Informant: My friend’s mother tells stories about the Jinn, as her grandfather told to Shiva. She says she does not know if Jinn exist, but there are certainly people in Iran who swear they are real. She has fun telling these stories because of their potential for belief.
Original Script: “Okay so initially, this is what my grandpa told, this is the story that has been passed down to him. The reason they were all good—the villagers were all good with the Jen, because, apparently this one girl one day comes home and the mom had peeled a lot of garlic. But she didn’t want to dispose of the garlic skin anywhere because they’re so light they fly away. So she had put them in a little bag and she gives it to the daughter and says, ‘take it to that pond over there and release it to the water’ because then it won’t get—spread out all over.
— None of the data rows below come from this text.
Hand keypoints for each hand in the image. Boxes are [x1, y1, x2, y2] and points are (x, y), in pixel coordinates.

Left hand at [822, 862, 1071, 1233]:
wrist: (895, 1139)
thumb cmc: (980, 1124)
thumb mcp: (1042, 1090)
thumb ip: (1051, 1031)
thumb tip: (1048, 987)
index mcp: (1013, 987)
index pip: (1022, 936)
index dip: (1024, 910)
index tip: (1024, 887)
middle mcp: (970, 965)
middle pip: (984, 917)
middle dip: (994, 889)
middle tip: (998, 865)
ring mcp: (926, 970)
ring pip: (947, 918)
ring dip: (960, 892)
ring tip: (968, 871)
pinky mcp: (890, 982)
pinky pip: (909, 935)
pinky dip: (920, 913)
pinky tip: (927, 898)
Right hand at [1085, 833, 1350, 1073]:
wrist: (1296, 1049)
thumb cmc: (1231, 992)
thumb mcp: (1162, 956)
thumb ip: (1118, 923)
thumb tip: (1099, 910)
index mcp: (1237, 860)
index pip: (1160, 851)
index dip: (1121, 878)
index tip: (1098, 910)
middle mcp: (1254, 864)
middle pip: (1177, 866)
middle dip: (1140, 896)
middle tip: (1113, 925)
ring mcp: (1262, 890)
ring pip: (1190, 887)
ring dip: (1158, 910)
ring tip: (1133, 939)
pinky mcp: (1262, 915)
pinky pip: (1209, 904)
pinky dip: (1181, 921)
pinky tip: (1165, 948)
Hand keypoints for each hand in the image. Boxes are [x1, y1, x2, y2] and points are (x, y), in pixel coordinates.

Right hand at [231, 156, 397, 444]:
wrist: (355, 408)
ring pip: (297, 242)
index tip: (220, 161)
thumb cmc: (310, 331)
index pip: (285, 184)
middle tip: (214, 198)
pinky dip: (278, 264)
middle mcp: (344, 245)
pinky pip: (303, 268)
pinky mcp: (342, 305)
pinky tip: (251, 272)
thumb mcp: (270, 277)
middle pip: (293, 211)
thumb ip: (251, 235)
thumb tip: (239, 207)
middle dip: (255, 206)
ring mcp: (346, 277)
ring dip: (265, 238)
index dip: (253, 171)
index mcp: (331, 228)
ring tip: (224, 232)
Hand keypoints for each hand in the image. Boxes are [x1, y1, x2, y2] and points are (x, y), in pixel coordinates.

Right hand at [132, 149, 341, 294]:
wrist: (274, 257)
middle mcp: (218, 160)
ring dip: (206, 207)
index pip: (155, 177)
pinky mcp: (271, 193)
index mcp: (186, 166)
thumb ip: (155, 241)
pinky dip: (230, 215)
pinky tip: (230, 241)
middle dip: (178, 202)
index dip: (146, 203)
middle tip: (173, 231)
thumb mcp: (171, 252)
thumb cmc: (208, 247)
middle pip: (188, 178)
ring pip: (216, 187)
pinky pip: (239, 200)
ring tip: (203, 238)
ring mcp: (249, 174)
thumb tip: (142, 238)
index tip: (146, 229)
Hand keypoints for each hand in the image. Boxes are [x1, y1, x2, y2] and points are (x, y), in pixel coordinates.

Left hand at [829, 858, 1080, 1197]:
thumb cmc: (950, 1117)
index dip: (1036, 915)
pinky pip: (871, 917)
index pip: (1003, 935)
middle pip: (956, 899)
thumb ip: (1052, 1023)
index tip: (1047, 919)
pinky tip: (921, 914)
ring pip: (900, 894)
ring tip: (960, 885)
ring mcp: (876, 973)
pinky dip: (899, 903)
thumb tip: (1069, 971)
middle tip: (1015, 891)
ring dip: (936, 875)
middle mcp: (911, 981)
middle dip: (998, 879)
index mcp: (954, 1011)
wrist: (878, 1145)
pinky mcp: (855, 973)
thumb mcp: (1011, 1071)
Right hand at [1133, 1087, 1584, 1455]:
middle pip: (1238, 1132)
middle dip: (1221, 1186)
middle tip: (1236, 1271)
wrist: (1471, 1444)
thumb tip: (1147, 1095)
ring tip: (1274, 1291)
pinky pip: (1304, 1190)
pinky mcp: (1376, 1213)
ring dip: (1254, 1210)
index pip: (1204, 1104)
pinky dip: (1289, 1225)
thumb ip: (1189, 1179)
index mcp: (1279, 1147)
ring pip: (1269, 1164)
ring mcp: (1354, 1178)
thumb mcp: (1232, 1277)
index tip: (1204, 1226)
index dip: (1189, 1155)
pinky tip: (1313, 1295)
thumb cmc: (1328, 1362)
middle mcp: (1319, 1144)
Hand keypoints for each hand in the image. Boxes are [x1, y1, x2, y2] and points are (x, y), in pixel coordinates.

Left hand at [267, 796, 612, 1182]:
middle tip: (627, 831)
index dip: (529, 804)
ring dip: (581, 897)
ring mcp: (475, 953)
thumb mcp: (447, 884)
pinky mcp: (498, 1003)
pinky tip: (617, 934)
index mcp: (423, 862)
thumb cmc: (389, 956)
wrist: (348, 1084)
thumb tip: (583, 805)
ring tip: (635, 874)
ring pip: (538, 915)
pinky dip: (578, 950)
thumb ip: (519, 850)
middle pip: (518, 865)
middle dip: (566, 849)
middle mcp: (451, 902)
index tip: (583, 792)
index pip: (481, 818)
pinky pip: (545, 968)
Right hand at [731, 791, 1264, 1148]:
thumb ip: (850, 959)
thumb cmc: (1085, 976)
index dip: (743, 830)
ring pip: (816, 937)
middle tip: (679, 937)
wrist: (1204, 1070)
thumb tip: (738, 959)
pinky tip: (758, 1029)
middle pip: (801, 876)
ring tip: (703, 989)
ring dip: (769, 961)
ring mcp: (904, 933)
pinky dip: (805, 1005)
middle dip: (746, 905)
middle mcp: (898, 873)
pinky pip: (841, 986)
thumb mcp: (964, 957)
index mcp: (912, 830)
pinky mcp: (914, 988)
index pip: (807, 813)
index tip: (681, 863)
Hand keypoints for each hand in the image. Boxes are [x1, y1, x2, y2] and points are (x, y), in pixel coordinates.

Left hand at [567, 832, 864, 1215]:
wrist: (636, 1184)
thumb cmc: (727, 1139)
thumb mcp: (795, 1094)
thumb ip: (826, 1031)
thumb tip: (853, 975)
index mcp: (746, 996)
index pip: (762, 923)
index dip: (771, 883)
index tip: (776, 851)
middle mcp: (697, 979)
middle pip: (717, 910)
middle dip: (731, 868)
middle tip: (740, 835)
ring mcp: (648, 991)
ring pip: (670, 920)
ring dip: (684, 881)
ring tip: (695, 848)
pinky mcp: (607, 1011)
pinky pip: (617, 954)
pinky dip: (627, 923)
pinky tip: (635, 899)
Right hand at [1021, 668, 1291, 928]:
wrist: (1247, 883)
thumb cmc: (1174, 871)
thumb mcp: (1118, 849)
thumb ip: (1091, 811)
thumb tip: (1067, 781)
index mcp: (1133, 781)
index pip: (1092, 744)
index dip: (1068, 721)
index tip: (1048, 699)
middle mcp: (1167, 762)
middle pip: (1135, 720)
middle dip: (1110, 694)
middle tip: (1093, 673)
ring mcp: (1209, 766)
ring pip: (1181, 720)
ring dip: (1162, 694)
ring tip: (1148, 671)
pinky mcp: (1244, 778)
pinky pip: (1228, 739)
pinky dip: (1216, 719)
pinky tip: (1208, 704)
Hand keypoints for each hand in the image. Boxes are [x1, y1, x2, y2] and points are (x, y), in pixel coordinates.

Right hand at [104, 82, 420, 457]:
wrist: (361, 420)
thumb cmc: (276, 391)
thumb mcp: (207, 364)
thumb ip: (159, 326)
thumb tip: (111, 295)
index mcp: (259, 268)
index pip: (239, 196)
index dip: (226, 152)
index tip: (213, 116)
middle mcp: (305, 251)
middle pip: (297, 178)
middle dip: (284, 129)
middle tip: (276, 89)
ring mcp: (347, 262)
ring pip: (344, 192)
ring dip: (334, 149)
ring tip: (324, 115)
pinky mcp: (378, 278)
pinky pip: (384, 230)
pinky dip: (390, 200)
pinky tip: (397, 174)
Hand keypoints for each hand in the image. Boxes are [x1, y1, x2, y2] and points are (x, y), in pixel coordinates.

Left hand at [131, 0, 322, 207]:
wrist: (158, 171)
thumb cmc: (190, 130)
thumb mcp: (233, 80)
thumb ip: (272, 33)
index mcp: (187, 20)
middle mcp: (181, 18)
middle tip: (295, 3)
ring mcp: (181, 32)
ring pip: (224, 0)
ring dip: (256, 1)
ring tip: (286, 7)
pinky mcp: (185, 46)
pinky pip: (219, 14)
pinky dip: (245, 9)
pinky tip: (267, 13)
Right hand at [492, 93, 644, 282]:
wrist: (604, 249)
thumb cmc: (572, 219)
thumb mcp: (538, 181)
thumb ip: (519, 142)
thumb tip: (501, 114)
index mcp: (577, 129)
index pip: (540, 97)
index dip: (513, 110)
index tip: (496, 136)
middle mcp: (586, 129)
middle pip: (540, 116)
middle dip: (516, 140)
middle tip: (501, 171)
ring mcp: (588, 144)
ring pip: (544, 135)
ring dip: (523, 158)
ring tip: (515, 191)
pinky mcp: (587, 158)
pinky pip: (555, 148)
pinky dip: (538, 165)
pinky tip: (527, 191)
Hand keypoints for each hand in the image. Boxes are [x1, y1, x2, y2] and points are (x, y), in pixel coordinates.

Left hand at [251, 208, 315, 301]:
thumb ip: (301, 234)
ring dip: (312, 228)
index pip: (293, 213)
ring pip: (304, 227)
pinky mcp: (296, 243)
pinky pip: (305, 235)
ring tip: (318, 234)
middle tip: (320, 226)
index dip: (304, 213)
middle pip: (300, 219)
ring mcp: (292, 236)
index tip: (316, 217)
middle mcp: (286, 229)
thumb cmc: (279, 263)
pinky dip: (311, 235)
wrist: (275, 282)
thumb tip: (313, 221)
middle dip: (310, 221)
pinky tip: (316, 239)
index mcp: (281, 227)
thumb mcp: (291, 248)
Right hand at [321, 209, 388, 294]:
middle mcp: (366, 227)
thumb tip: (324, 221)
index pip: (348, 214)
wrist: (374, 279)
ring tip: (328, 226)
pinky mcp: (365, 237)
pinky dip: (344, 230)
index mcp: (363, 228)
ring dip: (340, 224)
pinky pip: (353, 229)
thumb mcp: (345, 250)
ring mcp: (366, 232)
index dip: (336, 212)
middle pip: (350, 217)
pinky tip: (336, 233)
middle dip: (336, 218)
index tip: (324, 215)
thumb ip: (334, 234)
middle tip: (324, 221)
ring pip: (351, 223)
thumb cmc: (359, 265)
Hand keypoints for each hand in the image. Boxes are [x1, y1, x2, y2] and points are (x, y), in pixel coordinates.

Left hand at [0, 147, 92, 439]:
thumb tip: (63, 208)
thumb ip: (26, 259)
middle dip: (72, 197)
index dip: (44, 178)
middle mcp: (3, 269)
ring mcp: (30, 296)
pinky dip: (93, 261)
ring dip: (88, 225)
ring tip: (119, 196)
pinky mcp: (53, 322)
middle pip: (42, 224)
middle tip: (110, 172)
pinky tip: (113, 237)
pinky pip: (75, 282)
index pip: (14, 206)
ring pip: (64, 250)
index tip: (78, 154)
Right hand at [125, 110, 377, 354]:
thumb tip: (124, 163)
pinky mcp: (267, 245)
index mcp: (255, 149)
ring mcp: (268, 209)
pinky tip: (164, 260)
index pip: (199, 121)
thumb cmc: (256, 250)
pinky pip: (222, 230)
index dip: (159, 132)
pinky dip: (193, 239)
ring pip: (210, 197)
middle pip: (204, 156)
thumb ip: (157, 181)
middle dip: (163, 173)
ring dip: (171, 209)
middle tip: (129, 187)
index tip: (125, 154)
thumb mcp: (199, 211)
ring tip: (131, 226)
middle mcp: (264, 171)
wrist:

So she goes and there is this pretty, pretty girl sitting by the pond and she says, ‘no, don’t dispose these here, just give them to me.’ And she says, ‘Okay, here they’re…they’re just garlic peels, whatever.’ And she gives her, the pretty woman gives the young girl, a bag of something and she says take these to your mom. And she takes these to her mom, the bag, and the mom says, ‘why did you accept anything, that was trash I gave you.’ And she says, ‘well this was a nice lady, she asked me to do this, I am doing this.’ And they open it up and the bag is full of pearls. So since then, the villagers have been good to these creatures. They aren’t scared of them, if they see them they won’t freak out.
Context of the Performance: Over dinner, family members exchanged old folk stories they remember from Iran.
Thoughts about the Piece: I love the Jinn stories. I especially loved the story, passed down through generations of families. The storyteller said she might believe that it is true, which made listening to it all the more enjoyable.